Wasting no time in their deliverance of their set they follow up with the melodic symphonic sound of ’Mastermind’ that although slower in pace was equally as formidable with plenty of well timed vocals ranges being covered.
A general crowd pleaser came from ’Animal’ which bursts out in urgency with catchy lyrics, infectious drum work and guitar riffs that speed up in the mid-section, cranking everything up into a greater sense of conviction from each band member.
Meanwhile, the punk undertones of ‘1989’ glide along with speedy drums and punchy bass slamming. But it is the relentless electro elements that shine through adding grandeur to a song that would otherwise remain only half as competent.
The funky bombastic nature of ‘Cocaine and Toupees’ blurred the lines between the obscure and familiar with some old-school Nintendo sound effects reverberating through out whilst the vocals hit some elusive high notes which seemed to work well with the instrumentation itself. ‘Planet of The Apes’ had a strong pounding drum kick throughout and ‘Faggot’ came with a bouncing groove that was welcomed with raised arms to with an almost drum an Bass breakdown thrown into the mix.
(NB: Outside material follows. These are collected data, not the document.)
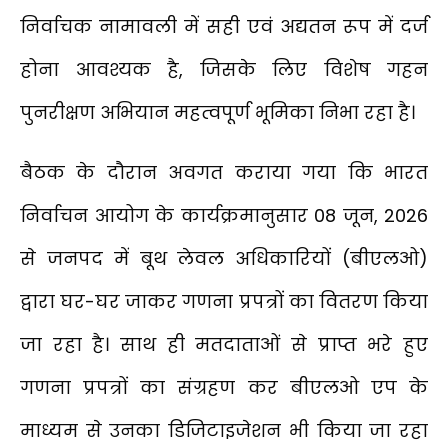
निर्वाचक नामावली में सही एवं अद्यतन रूप में दर्ज
होना आवश्यक है, जिसके लिए विशेष गहन
पुनरीक्षण अभियान महत्वपूर्ण भूमिका निभा रहा है।
बैठक के दौरान अवगत कराया गया कि भारत
निर्वाचन आयोग के कार्यक्रमानुसार 08 जून, 2026
से जनपद में बूथ लेवल अधिकारियों (बीएलओ)
द्वारा घर-घर जाकर गणना प्रपत्रों का वितरण किया
जा रहा है। साथ ही मतदाताओं से प्राप्त भरे हुए
गणना प्रपत्रों का संग्रहण कर बीएलओ एप के
माध्यम से उनका डिजिटाइजेशन भी किया जा रहा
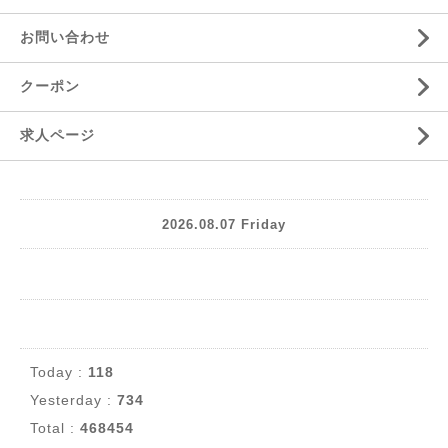
お問い合わせ
クーポン
求人ページ
2026.08.07 Friday
Today :
118
Yesterday :
734
Total :
468454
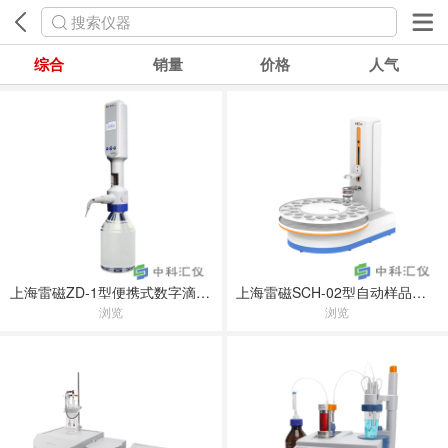
搜索仪器
综合
销量
价格
人气
上海雷磁ZD-1型便携式数字滴定器
上海雷磁SCH-02型自动样品进样器
浏览
浏览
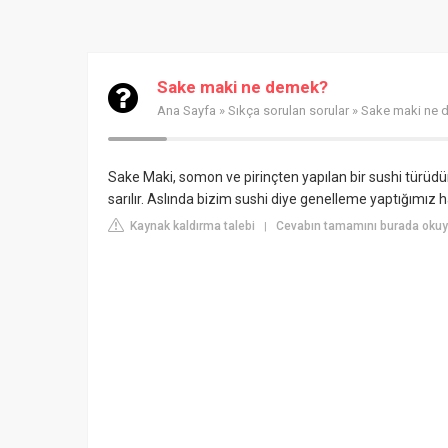
Sake maki ne demek?
Ana Sayfa
»
Sıkça sorulan sorular
» Sake maki ne
Sake Maki, somon ve pirinçten yapılan bir sushi türüdür
sarılır. Aslında bizim sushi diye genelleme yaptığımız 
Kaynak kaldırma talebi
Cevabın tamamını burada okuyu
|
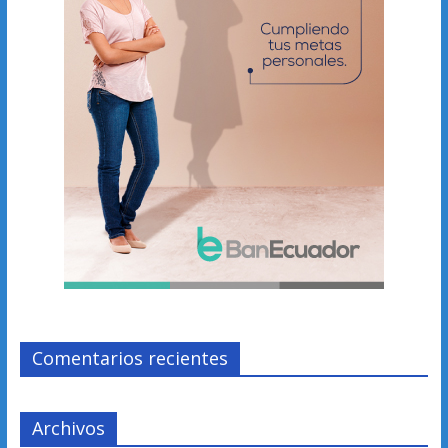
Comentarios recientes
Archivos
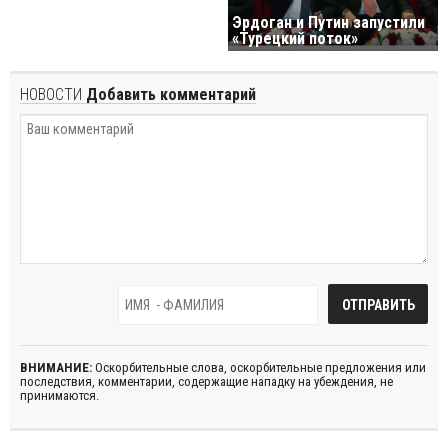
Эрдоган и Путин запустили
«Турецкий поток»
НОВОСТИ
Добавить комментарий
ВНИМАНИЕ:
Оскорбительные слова, оскорбительные предложения или
последствия, комментарии, содержащие нападку на убеждения, не
принимаются.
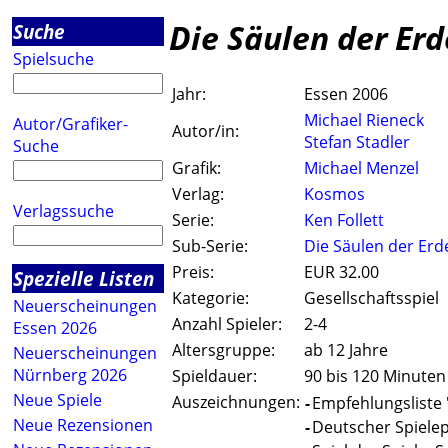
Die Säulen der Erd
Suche
Spielsuche
Jahr:
Essen 2006
Michael Rieneck
Autor/Grafiker-
Autor/in:
Stefan Stadler
Suche
Grafik:
Michael Menzel
Verlag:
Kosmos
Verlagssuche
Serie:
Ken Follett
Sub-Serie:
Die Säulen der Erd
Preis:
EUR 32.00
Spezielle Listen
Kategorie:
Gesellschaftsspiel
Neuerscheinungen
Anzahl Spieler:
2-4
Essen 2026
Altersgruppe:
ab 12 Jahre
Neuerscheinungen
Nürnberg 2026
Spieldauer:
90 bis 120 Minuten
Neue Spiele
Auszeichnungen:
-
Empfehlungsliste '
Neue Rezensionen
-
Deutscher Spielepr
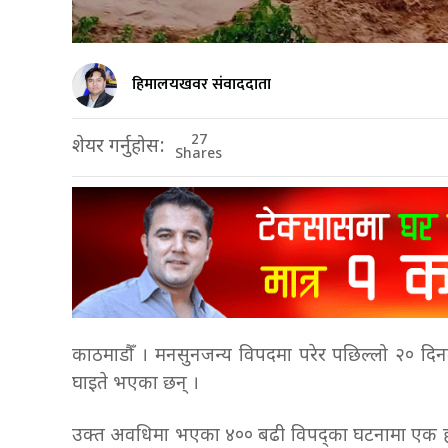
हिमालयखवर संवाददाता
27
शेयर गर्नुहोस:
Shares
काठमाडौँ । मनसुनजन्य विपदमा परेर पछिल्लो २० दिन
घाइते भएका छन् ।
उक्त अवधिमा भएका ४०० बढी विपद्का घटनामा एक ह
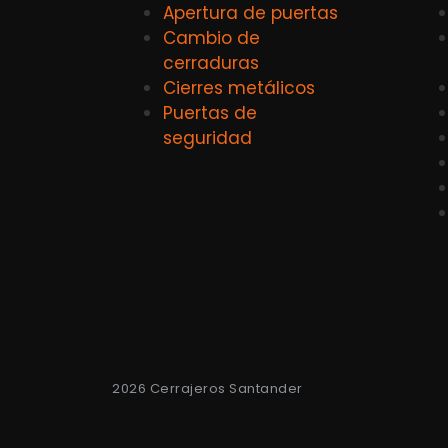
Apertura de puertas
Cambio de
cerraduras
Cierres metálicos
Puertas de
seguridad
2026 Cerrajeros Santander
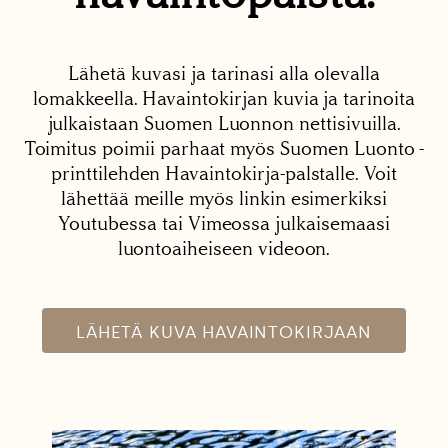
Lähetä kuvasi ja tarinasi alla olevalla
lomakkeella. Havaintokirjan kuvia ja tarinoita
julkaistaan Suomen Luonnon nettisivuilla.
Toimitus poimii parhaat myös Suomen Luonto -
printtilehden Havaintokirja-palstalle. Voit
lähettää meille myös linkin esimerkiksi
Youtubessa tai Vimeossa julkaisemaasi
luontoaiheiseen videoon.
LÄHETÄ KUVA HAVAINTOKIRJAAN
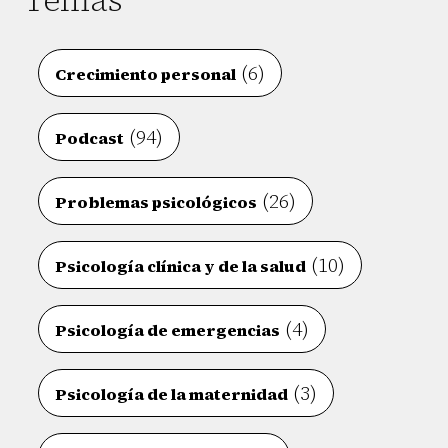
Temas
(6)
Crecimiento personal
(94)
Podcast
(26)
Problemas psicológicos
(10)
Psicología clínica y de la salud
(4)
Psicología de emergencias
(3)
Psicología de la maternidad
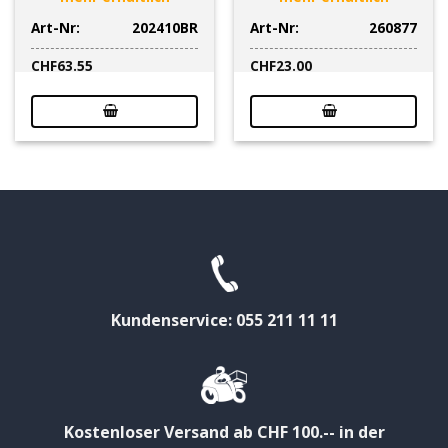
Art-Nr:
202410BR
Art-Nr:
260877
CHF
63.55
CHF
23.00
Kundenservice: 055 211 11 11
Kostenloser Versand ab CHF 100.-- in der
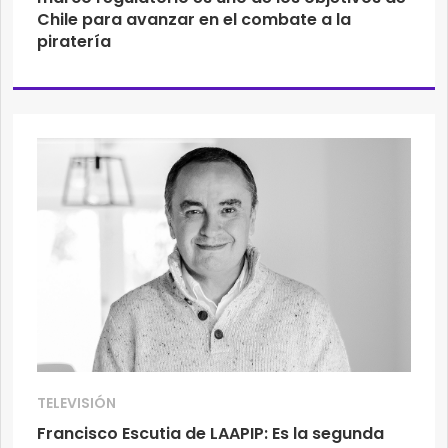
Chile para avanzar en el combate a la
piratería
TELEVISIÓN
Francisco Escutia de LAAPIP: Es la segunda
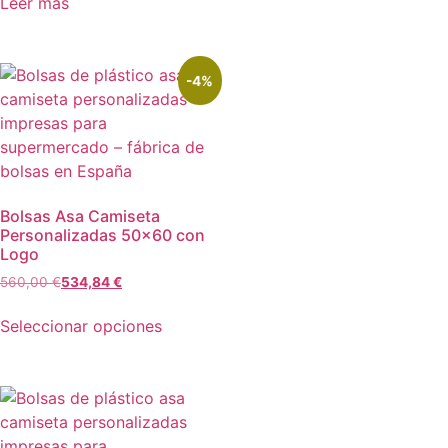
Leer más
-4%
Bolsas Asa Camiseta
Personalizadas 50×60 con
Logo
560,00
€
534,84
€
Seleccionar opciones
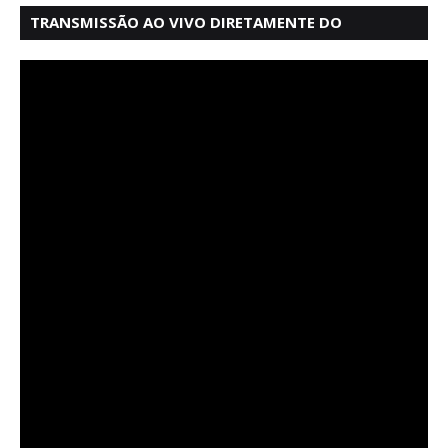
TRANSMISSÃO AO VIVO DIRETAMENTE DO
MERCADO MODELO EM SALVADOR BAHIA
Closing off with ‘Bitches’ the guitar riffs and electronic dynamics stirred around violently between the intricate drum work while vocals switch and shift between high pitches wailing.
The band themselves had a great interaction which was mirrored by an ecstatic stage presence from each member that definitely helped maintain the energy levels of the evening. Most of their set comprised of short and to the point outbursts of music that tended to be over just as soon as you got into them, but ultimately it was their knack for performing and not just pushing out recorded songs on stage that made this quite an entertaining evening to remember.